So, I am writing these papers on moving from novice to intermediate programmer and Kim Le Bouton has to go apply logic to it and ask,
“Just how do you define a novice programmer, anyway?”
I was tempted to be a smart ass about it and answer that it was anyone who didn’t come to my papers, but was overcome by an uncharacteristic burst of maturity.

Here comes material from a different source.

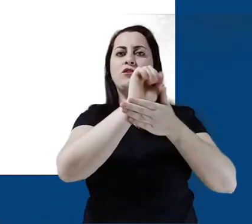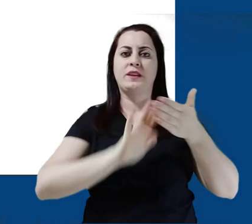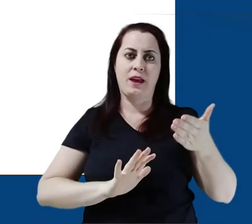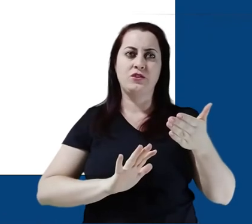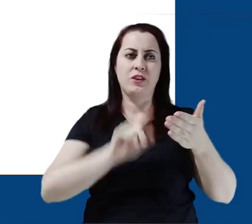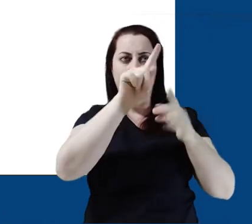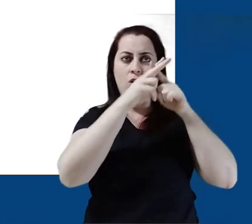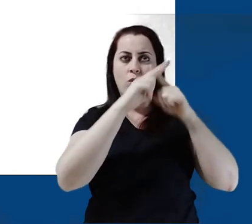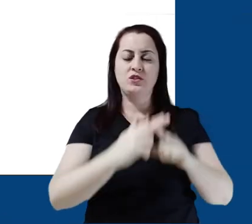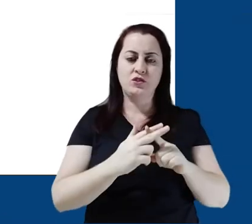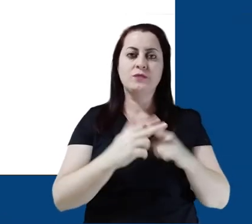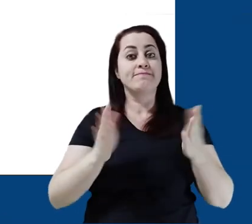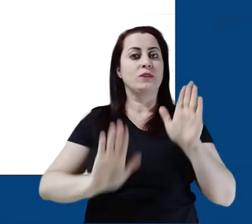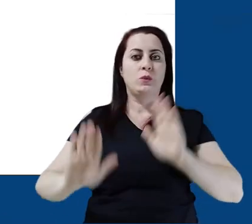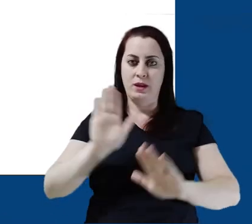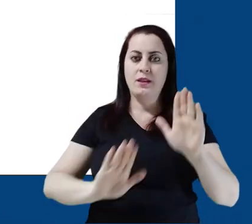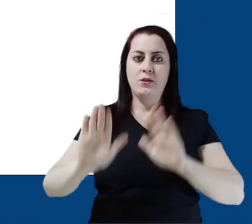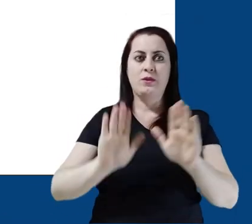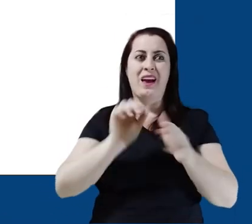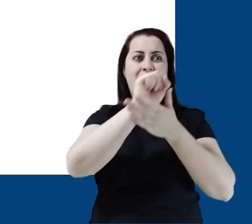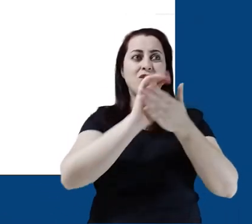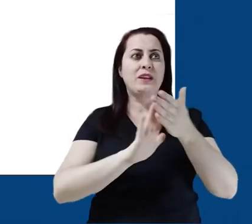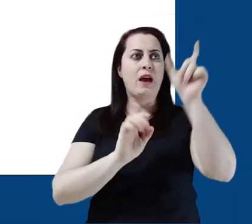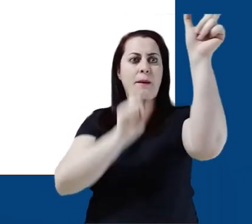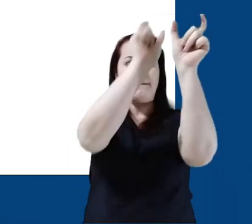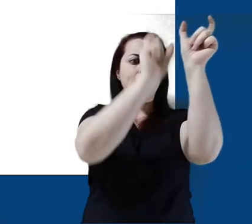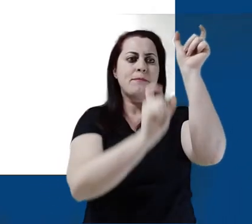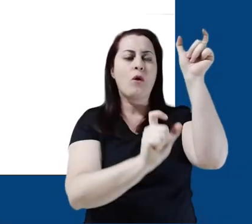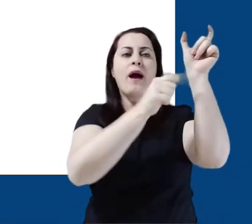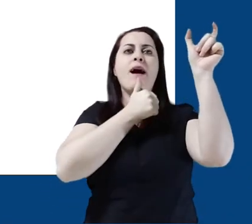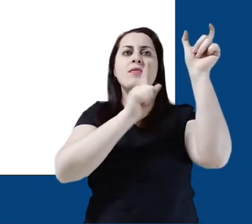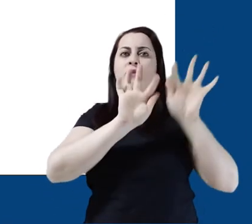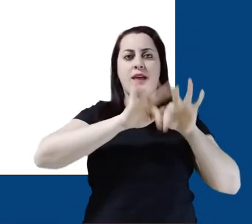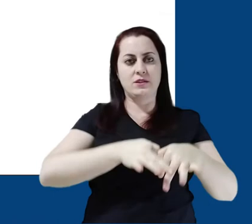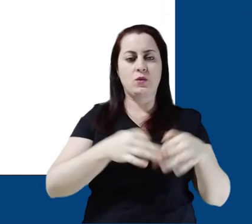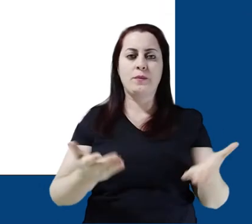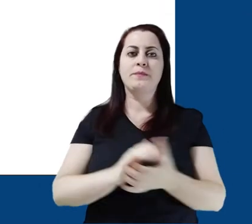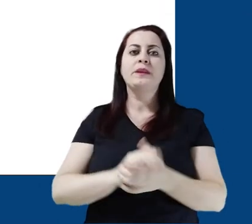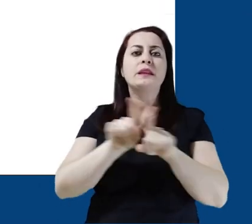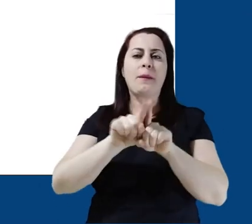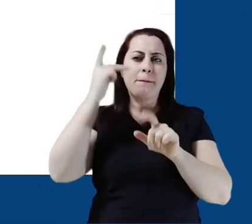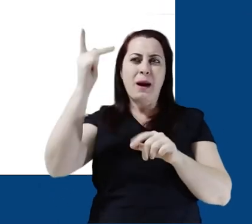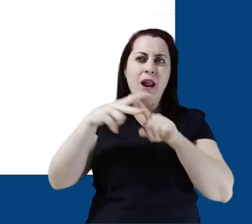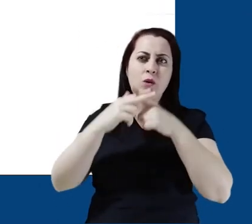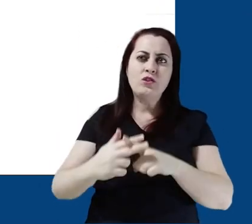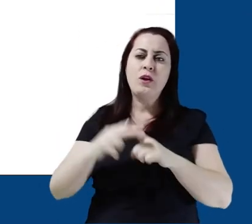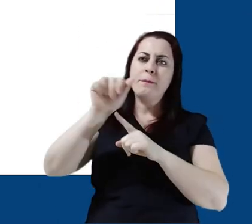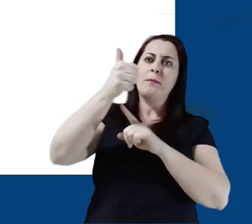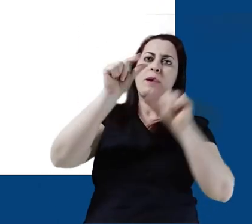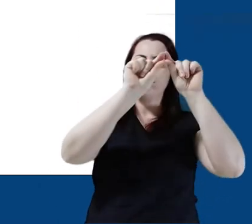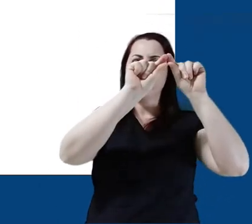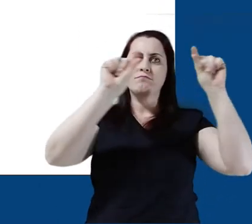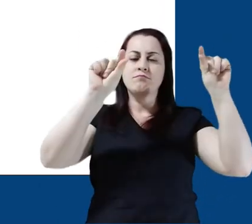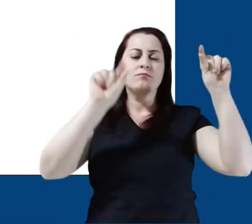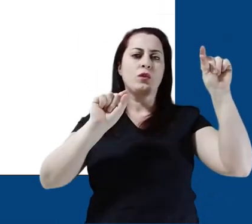atividade, na aba Para Corrigir. Cuidado para não mover atividades que ainda não foram finalizadas. Ainda na seção Para Corrigir, na primeira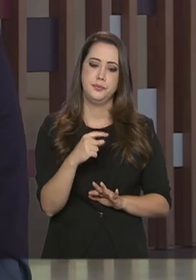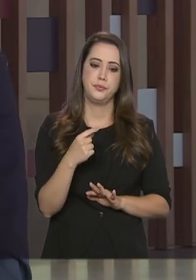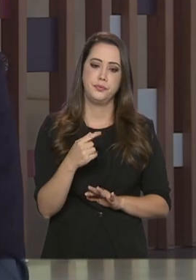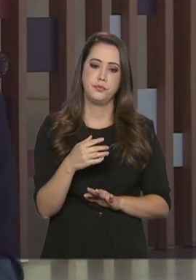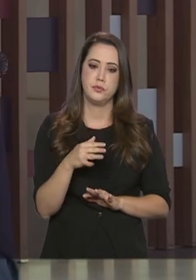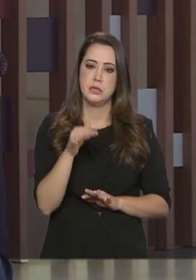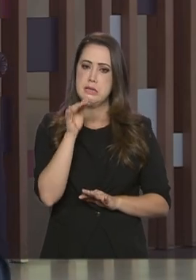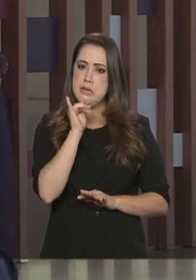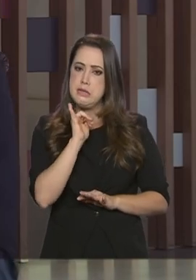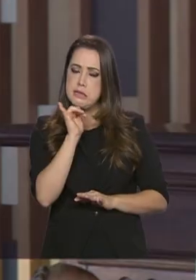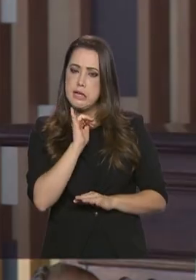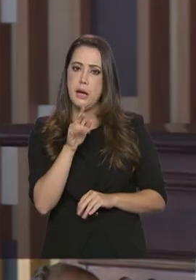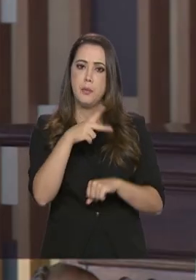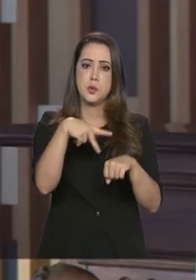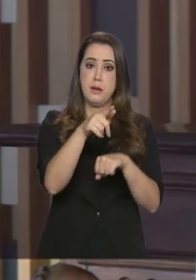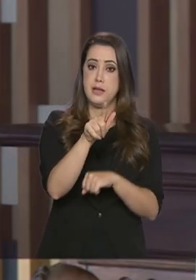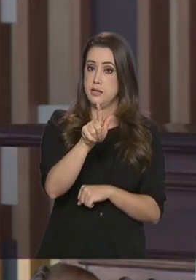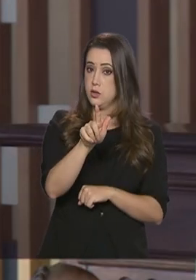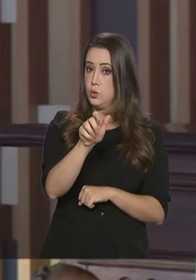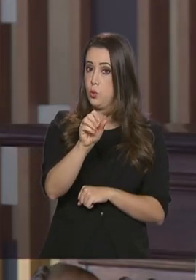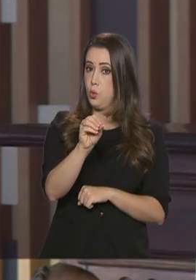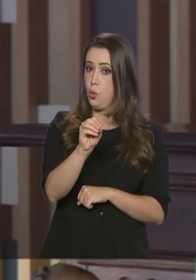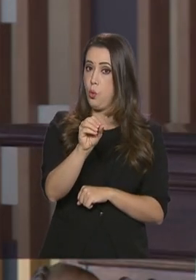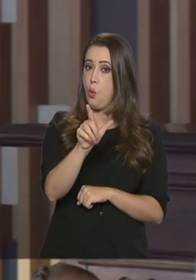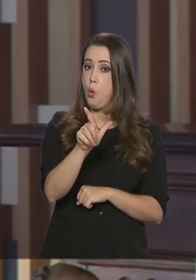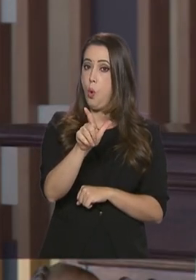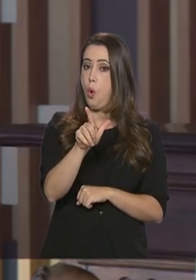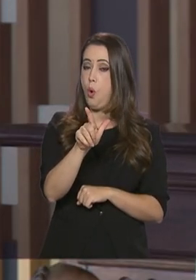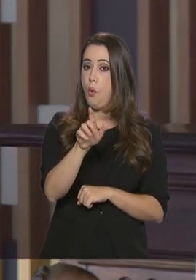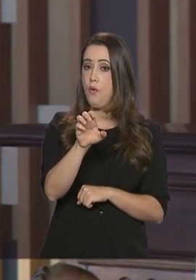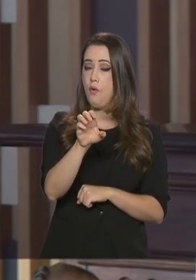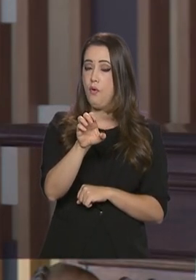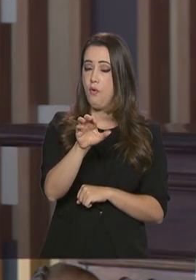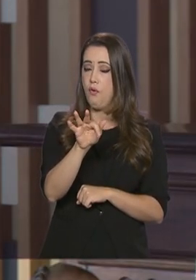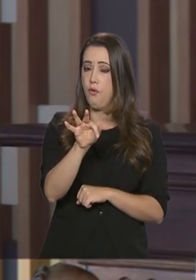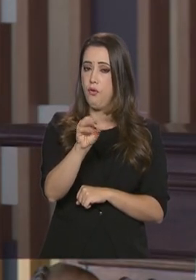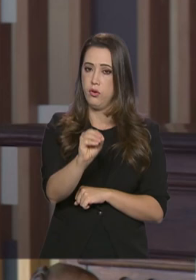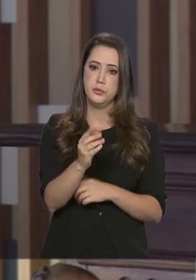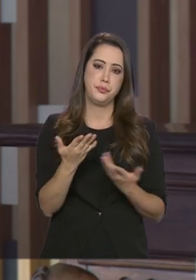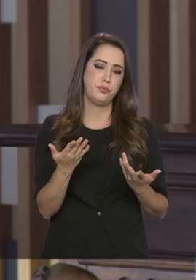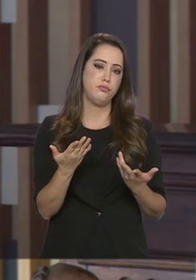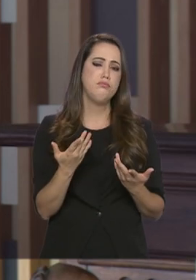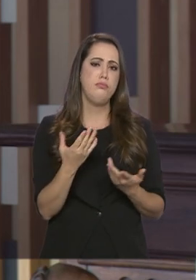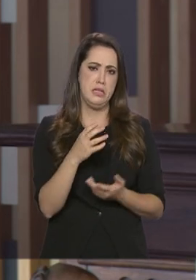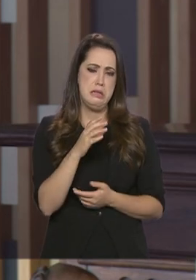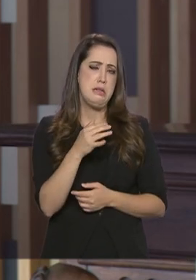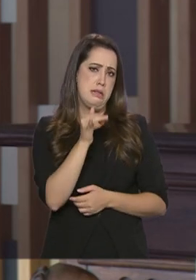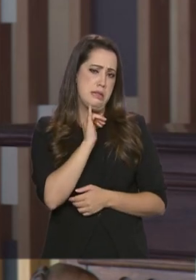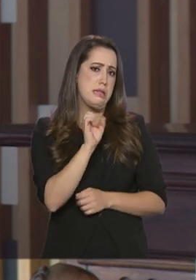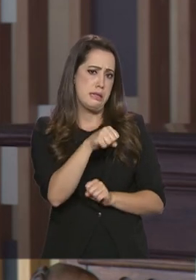países do Golfo. os países do Golfo, muito especificamente. Arábia Saudita, Emirados Árabes, Catar, etc.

First of all, my definition of a novice programmer, having been elected the word chooser of this blog unanimously by a nationally representative random sample of all of the people who are me, would say this:
“Being a novice, as distinct from an expert programmer, is not merely a function of years of experience, it is also reflects quality and results of experience. A novice programmer is a person who is limited in knowledge of the field. “
Recently, someone told me there was a surplus of programmers and a shortage of managers. As evidence, he cited some report he had seen where a couple of programmers knew all sorts of programming languages but couldn’t get a job.
I told him,
“I don’t believe that. I believe there are people who know a programming language who can’t find a job but taking a course in a language doesn’t make you an expert programmer any more than writing in English makes you Hemingway. There’s never been a surplus of excellence and I don’t believe there ever will be. Managers who consider everyone who knows a programming language to be interchangeable are going to find that out to their detriment.”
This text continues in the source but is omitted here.